I was feeling like someone from Heroes who has seen the future and knows that what everyone is madly doing at this moment is so inconsequential to the big picture and so soon to be obsolete. I haven't seen the future and I don't know what it is but I'm pretty sure that the industrial age is about to come to an end. The age in which we set up factories and machines to exploit natural resources and human labor to create goods. The age in which we work in these factories to make money to buy the stuff that's made in them. It's mostly coming to an end because we're going to run out of resources to exploit but also, I think, because the kind of change that we need to make in the coming years for our species and civilization to survive will need to happen quickly and be motivated by much more than profit.

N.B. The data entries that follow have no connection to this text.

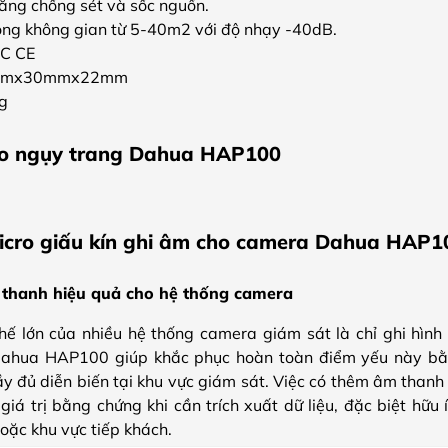
năng chống sét và sốc nguồn.
rong không gian từ 5-40m2 với độ nhạy -40dB.
CC CE
63mmx30mmx22mm
g
ro ngụy trang Dahua HAP100
icro giấu kín ghi âm cho camera Dahua HAP1
 thanh hiệu quả cho hệ thống camera
hế lớn của nhiều hệ thống camera giám sát là chỉ ghi hìn
 Dahua HAP100 giúp khắc phục hoàn toàn điểm yếu này b
ầy đủ diễn biến tại khu vực giám sát. Việc có thêm âm thanh
giá trị bằng chứng khi cần trích xuất dữ liệu, đặc biệt hữu
oặc khu vực tiếp khách.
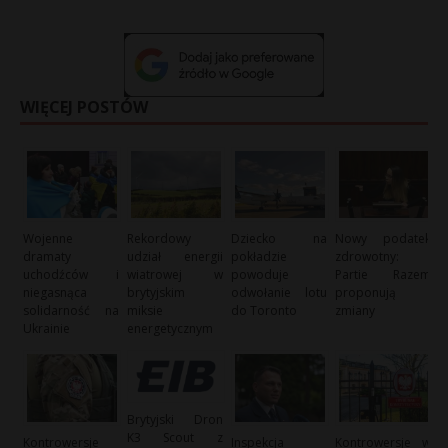
WIĘCEJ POSTÓW
Wojenne
Rekordowy
Dziecko na
Nowy podatek
dramaty
udział energii
pokładzie
zdrowotny:
uchodźców i
wiatrowej w
powoduje
Partie Razem
niegasnąca
brytyjskim
odwołanie lotu
proponują
solidarność na
miksie
do Toronto
zmiany
Ukrainie
energetycznym
Brytyjski Dron
K3 Scout z
Kontrowersje
Inspekcja
Kontrowersje w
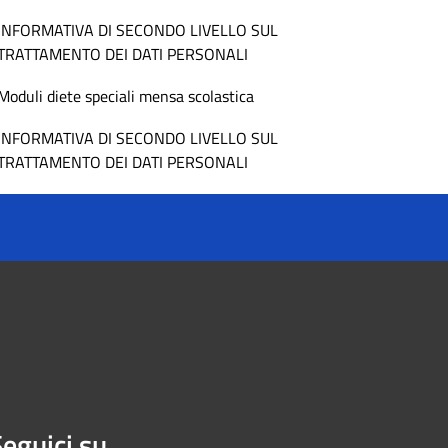
INFORMATIVA DI SECONDO LIVELLO SUL
TRATTAMENTO DEI DATI PERSONALI
Moduli diete speciali mensa scolastica
INFORMATIVA DI SECONDO LIVELLO SUL
TRATTAMENTO DEI DATI PERSONALI
eguici su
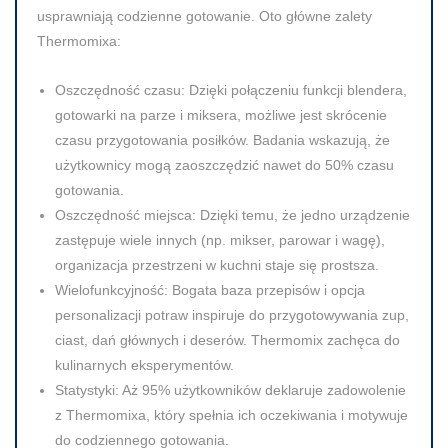
usprawniają codzienne gotowanie. Oto główne zalety
Thermomixa:
Oszczędność czasu:
Dzięki połączeniu funkcji blendera,
gotowarki na parze i miksera, możliwe jest skrócenie
czasu przygotowania posiłków. Badania wskazują, że
użytkownicy mogą zaoszczędzić nawet do 50% czasu
gotowania.
Oszczędność miejsca:
Dzięki temu, że jedno urządzenie
zastępuje wiele innych (np. mikser, parowar i wagę),
organizacja przestrzeni w kuchni staje się prostsza.
Wielofunkcyjność:
Bogata baza przepisów i opcja
personalizacji potraw inspiruje do przygotowywania zup,
ciast, dań głównych i deserów. Thermomix zachęca do
kulinarnych eksperymentów.
Statystyki:
Aż 95% użytkowników deklaruje zadowolenie
z Thermomixa, który spełnia ich oczekiwania i motywuje
do codziennego gotowania.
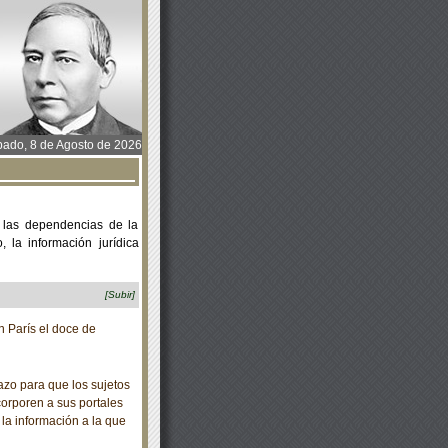
ado, 8 de Agosto de 2026
 las dependencias de la
 la información jurídica
[Subir]
 París el doce de
zo para que los sujetos
corporen a sus portales
 la información a la que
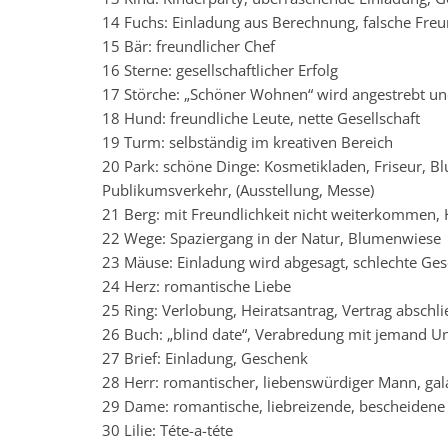
14 Fuchs: Einladung aus Berechnung, falsche Freu
15 Bär: freundlicher Chef
16 Sterne: gesellschaftlicher Erfolg
17 Störche: „Schöner Wohnen“ wird angestrebt un
18 Hund: freundliche Leute, nette Gesellschaft
19 Turm: selbständig im kreativen Bereich
20 Park: schöne Dinge: Kosmetikladen, Friseur, B
Publikumsverkehr, (Ausstellung, Messe)
21 Berg: mit Freundlichkeit nicht weiterkommen,
22 Wege: Spaziergang in der Natur, Blumenwiese
23 Mäuse: Einladung wird abgesagt, schlechte Gesel
24 Herz: romantische Liebe
25 Ring: Verlobung, Heiratsantrag, Vertrag abschli
26 Buch: „blind date“, Verabredung mit jemand 
27 Brief: Einladung, Geschenk
28 Herr: romantischer, liebenswürdiger Mann, gal
29 Dame: romantische, liebreizende, bescheiden
30 Lilie: Téte-a-téte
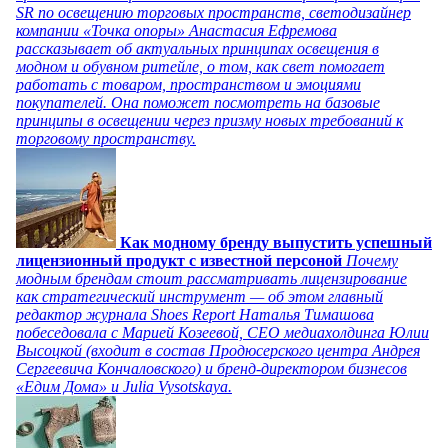
SR по освещению торговых пространств, светодизайнер
компании «Точка опоры» Анастасия Ефремова
рассказывает об актуальных принципах освещения в
модном и обувном ритейле, о том, как свет помогает
работать с товаром, пространством и эмоциями
покупателей. Она поможет посмотреть на базовые
принципы в освещении через призму новых требований к
торговому пространству.
Как модному бренду выпустить успешный
лицензионный продукт с известной персоной
Почему
модным брендам стоит рассматривать лицензирование
как стратегический инструмент — об этом главный
редактор журнала Shoes Report Наталья Тимашова
побеседовала с Марией Козеевой, СЕО медиахолдинга Юлии
Высоцкой (входит в состав Продюсерского центра Андрея
Сергеевича Кончаловского) и бренд-директором бизнесов
«Едим Дома» и Julia Vysotskaya.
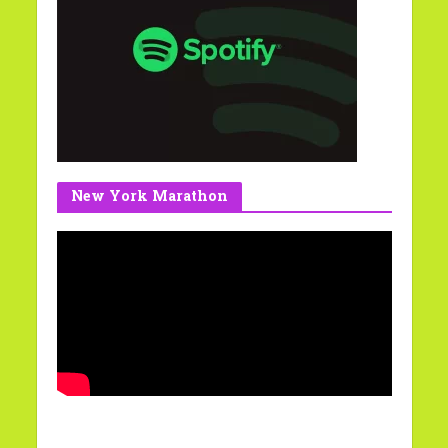
New York Marathon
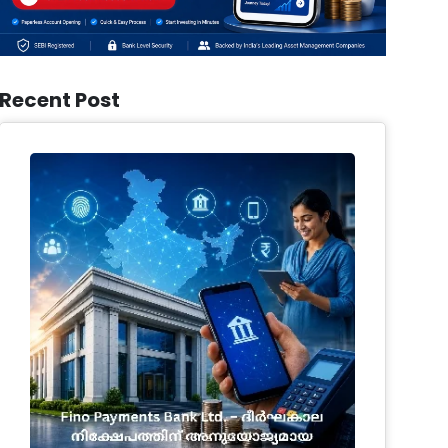
Recent Post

The age that's going to replace it is the age of the individual - but not everyone will be an individual. In this age, individuals, not corporations, are in charge. Companies still exist but they work for us instead of the other way around. A people-powered world where we don't have to demand change and yet suffer the constraints of an old system, we'll just collective make the change. Individuals are much quicker to adapt than companies. Think about it. How long did it take people to buy into the iPhone? Something that was literally revolutionary six months ago is now commonplace. Did people have to be cajoled into using it? No. Now think about wi-fi and the fact that if it were up to PEOPLE, all cities would be wi-fi enabled. I'd be happy to pay a monthly fee to access public wi-fi, or pay it in taxes, or not at all. But we don't have it because the communication companies spent a billion dollars laying fiber optic cable so they keep us in the dark ages (while people in developing nations access wi-fi on tiny handheld computers run that on solar power!) because they need to make money off of their investment.
Individuals are more innovative than think tanks, better benefactors than governments, better employers than corporations, better organizers than unions, and better reporters than newspapers. One could make an argument that certain things need infrastructure, like communication, but in the wi-fi scenario, that just isn't the case. Transportation, maybe, but again if individuals were in control, we'd be putting our money into railroads instead of airplanes. Big business runs the world but they're losing their grip. More people are using sites like Craigslist, eBay and Amazon to buy and sell from each other instead of companies. Etsy lets individuals sell things they've made to other people, things that are more interesting and cheaper than a lot of "made in China" crap from Target. Celebrities and philanthropists like Bill Gates and Richard Branson are doing more to change the world than our president.
In the age of the individual, reputation is everything, and these people who aren't working for the common good can no longer hide in a corporation or the White House. Microfinance is taking banks out of the equation by letting people lend money to each other. And people are starting to see that health care as something employers need to provide just isn't viable. Too many people now don't have an employer. More and more people are working from home, creating their own jobs, their own businesses and deciding how and when they want to work. We're deconstructing the power structure that was royalty, religion, government and business and increasingly breaking the world down in smaller bits that connect in new, random and spontaneous ways. We're starting to look like the internet - a place where literally anything can happen. This change adds more checks and balances to every interaction and ultimately makes us all much more accountable to each other.
There were three articles in Rolling Stone this month about big recording acts not renewing their record contracts and either going straight to the people with their music (Radiohead), working directly with a promoter and cutting out the middle-man (Madonna) or just simply letting their contract expire (Nine Inch Nails). It's an exciting time, and this trend is something that gives me hope. If corporations are in charge of turning this planet around, it will never happen in time, but if the right individuals take charge, it just might.